Geheimhaltung statt Glückwünsche
Homosexuellen Ehepaaren droht in ihrer Heimat oft Verfolgung und Diskriminierung. Standesämter sollen ausländischen Behörden deshalb keine Auskunft erteilen, fordern Verbände.
Es ist eine gute Woche her, daß in Deutschland erstmals
homosexuelle Paare geheiratet haben - wie Mann und Frau. Möglich wurden diese
Hochzeiten, weil zum 1. Oktober das Gesetz zur Ehe für alle bundesweit in Kraft
trat. Manche schwulen oder lesbischen Paare aber werden es sich sehr genau
überlegen, ob sie tatsächlich amtlich den Bund der Ehe schließen wollen. Wenn
einer der Partner aus einem Land stammt, in dem Homosexuelle diskriminiert
werden, könnten die Nachteile für sie überwiegen - denn die Änderung ihres
Personenstands wird den Herkunftsländern mitgeteilt.

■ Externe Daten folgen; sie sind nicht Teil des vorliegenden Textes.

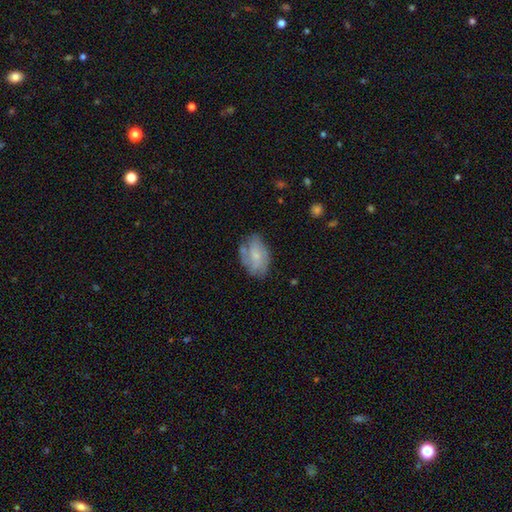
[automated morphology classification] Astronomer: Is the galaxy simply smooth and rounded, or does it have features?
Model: featured or disk — 48% (runner-up: smooth, 45%).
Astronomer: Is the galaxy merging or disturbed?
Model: none — 62%.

Die rosarote Brille setzt man nach einem Blick auf die
Ilga-Weltkarte schnell ab; auf dieser Übersicht dokumentiert die International
Lesbian and Gay Association (Ilga) den rechtlichen Status von Lesben, Schwulen,
Bi- und Intersexuellen sowie Transgendern weltweit. Demnach sind es 76 Staaten,
in denen homophobes Strafrecht gilt. In sieben Staaten (Iran, Jemen,
Mauretanien, Saudi-Arabien, Sudan, Teile von Nigeria und Somalia) sind Schwule
von der Todesstrafe bedroht. In 22 asiatischen Staaten werden Homosexuelle
strafrechtlich verfolgt; unter anderem auch auf zehn karibischen Inselstaaten
sind homosexuelle Handlungen strafbar.
![]() |
| Foto-BerlinerZeitung) |
Schwule und Lesben sollen in ihren Herkunftsländern nicht entwürdigt werden
Was tun, wenn die Behörden bei der Einreise erkennen können,
daß da im Ausland eine Frau eine Frau oder ein Mann einen Mann geheiratet hat?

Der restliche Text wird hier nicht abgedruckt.